Let's Wrestle - Music Is My Girlfriend
The self styled "most miserable and hateful band in north London" were recently arrested in the wake of Fucked Up supports (something vehicular, we're assured). Lest you get the wrong idea, this is not some set of rock'n'roll hellraisers but a wry, scrappy David Shrigley referencing trio who crash about and, in WPG's case, declaim in an amusedly blank fashion, all in the grand tradition of the Television Personalities, Subway Sect, Beat Happening, Art Brut and a little bit early Pavement. It's not musical rocket science, it's just damned good idiot savant indie as she used to be made. Album on the way, probably.
The Voluntary Butler Scheme - Tabasco Sole
Up until recently at least, Stourbridge raised Rob Jones has been the quintessential one man band, working behind a full complement of instruments on his own and looping everything from vocals, guitar and keyboard to drums, kazoo and sundry noise makers to build up his peculiar opuses. And it's no small, unambitious sound either, nicking influences from all over the place from glam to cod-soul to tweepop, plus no small amount of likeable lyrical whimsy, all with due love, care and attention. We hope for much more in 2009.
Superman Revenge Squad - I'm Gonna Go To Bed And When I Wake Up I'm Gonna Be Someone Else
Croydon's Ben Parker, previously of trio Tempertwig and duo Nosferatu D2 before logically going solo, is one man strumming an acoustic guitar. Plenty of those to go round already. What there aren't too many of is songwriters who have so many thoughts and ideas their own song structures barely contain them, necessitating lapses into rapidfire spoken word littered with pop culture references. Darkly humorous and thought provoking, sharply spun, skin-crawlingly honest and self-deprecating to a fault, he's been compared to Jeffrey Lewis and admits a love of Will Oldham, should you require a ballpark figure.
Joe Gideon And The Shark - True Nature
Few noticed Bikini Atoll, who put out two albums on Bella Union, one Albini-recorded, which was a shame as they had plenty of ideas mostly involving dark imagery and discordant interplay. The duo formed by frontman Gideon and sister Viva continue down much the same route with even more sleazy intensity, often spoken word grim tales, sinister chants and wild-eyed fuzzy blues riffage playing off thumping drums and keyboards to create an effect akin to Nick Cave's The Firstborn Is Dead melded with Lift To Experience. Recent tour support choice of the aforementioned Cave, their debut should be out in spring.

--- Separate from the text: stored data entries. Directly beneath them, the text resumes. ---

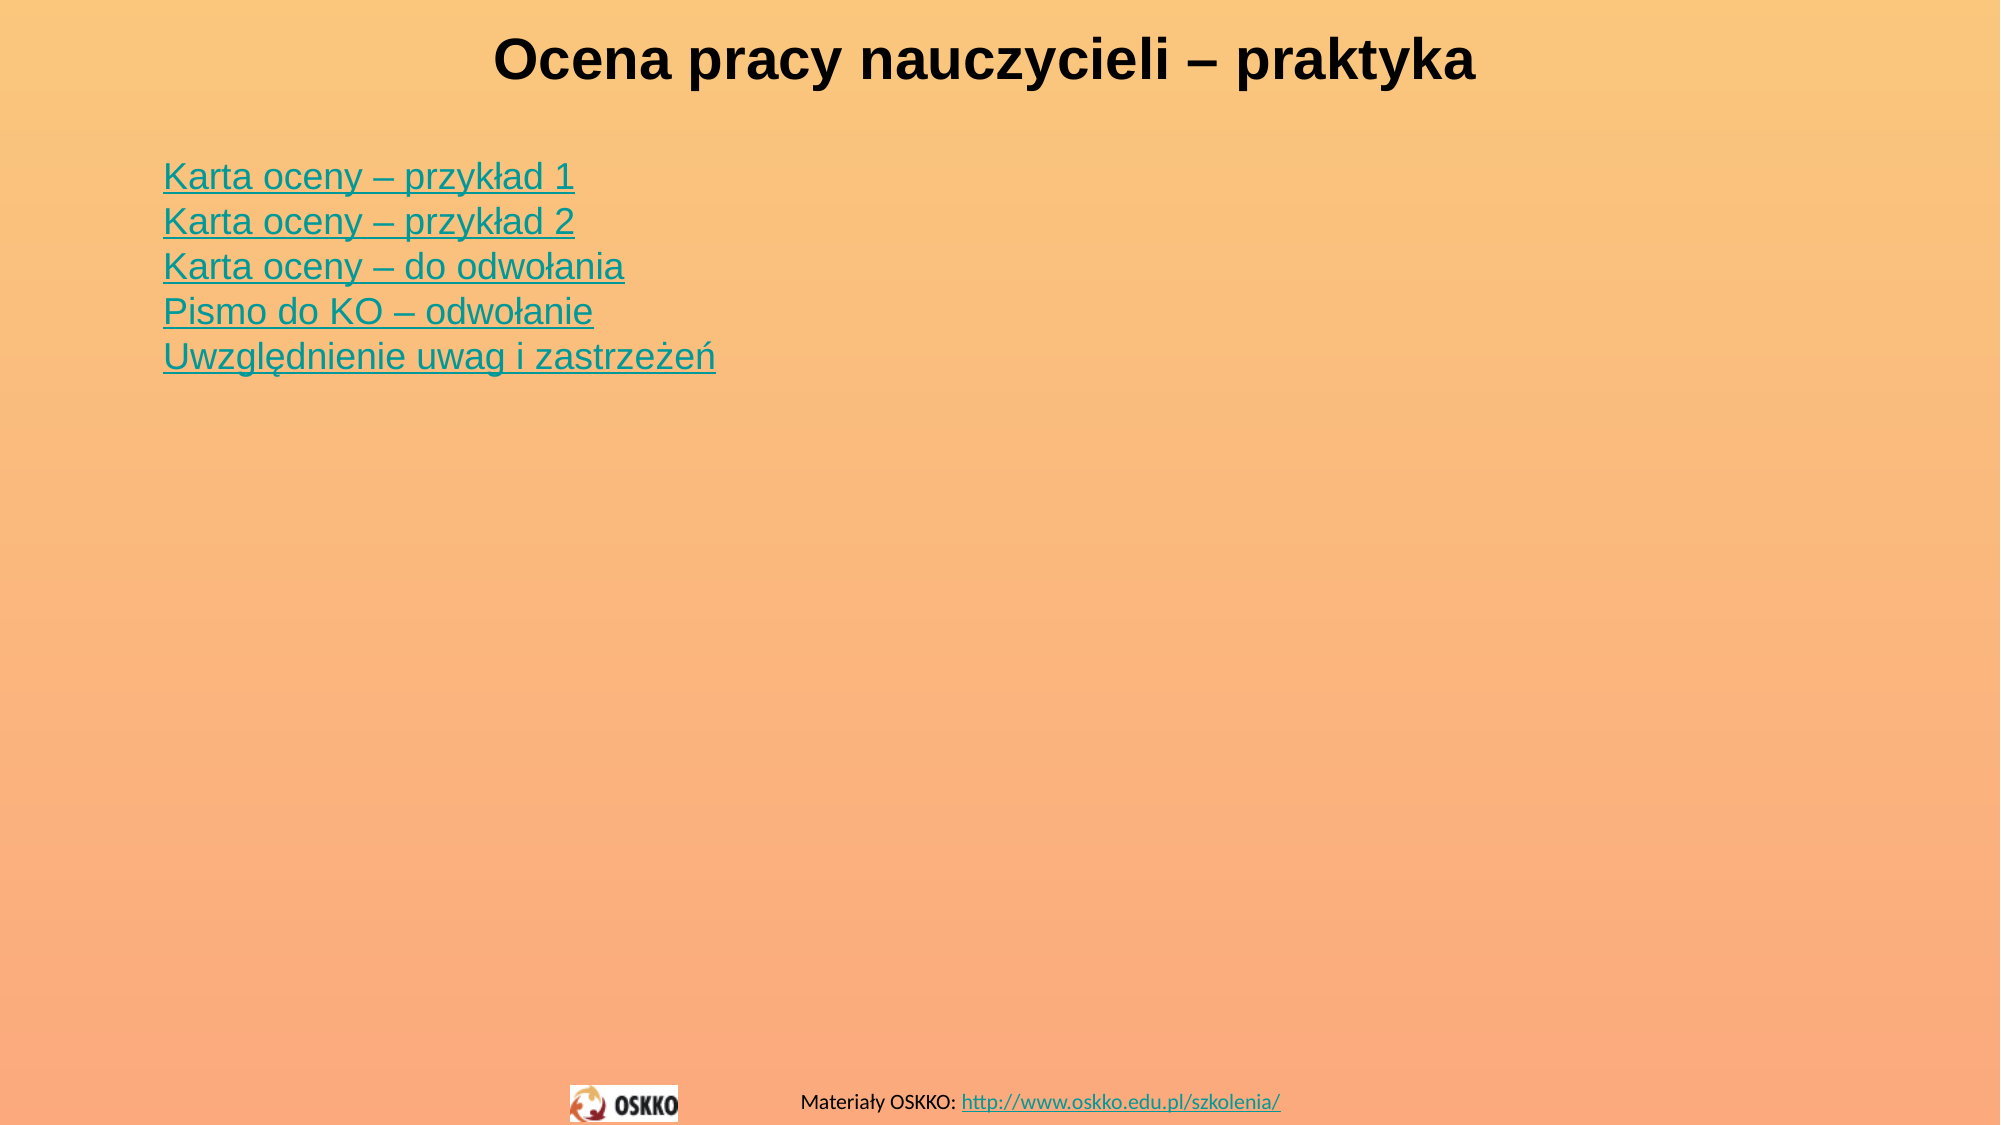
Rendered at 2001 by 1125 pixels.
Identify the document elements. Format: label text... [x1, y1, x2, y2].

text_box Ocena pracy nauczycieli – praktyka [249, 13, 1721, 144]
text_box Materiały OSKKO: http://www.oskko.edu.pl/szkolenia/ [493, 1080, 1603, 1122]
text_box Karta oceny – przykład 1 Karta oceny – przykład 2 Karta oceny – do odwołania Pismo do KO – odwołanie Uwzględnienie uwag i zastrzeżeń [148, 144, 1886, 655]
picture [570, 1085, 678, 1123]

Rose Elinor Dougall - To The Sea (demo)
Brighton-reared Dougall, who comes with British Sea Power and Brakes connections, drew in attention with the whirling psych-pop of her debut 7" and the slow burn blur of her demos, suggesting a decent range of influences from electronic retro-futurism a la Broadcast to sunny indie-pop via warmly folkily wistful vocals and Young Marble Giants-recalling haziness. Oh, alright, she used to be Rosay Pipette, but don't worry about that because in the short term it'll only put people off. Album in early summer.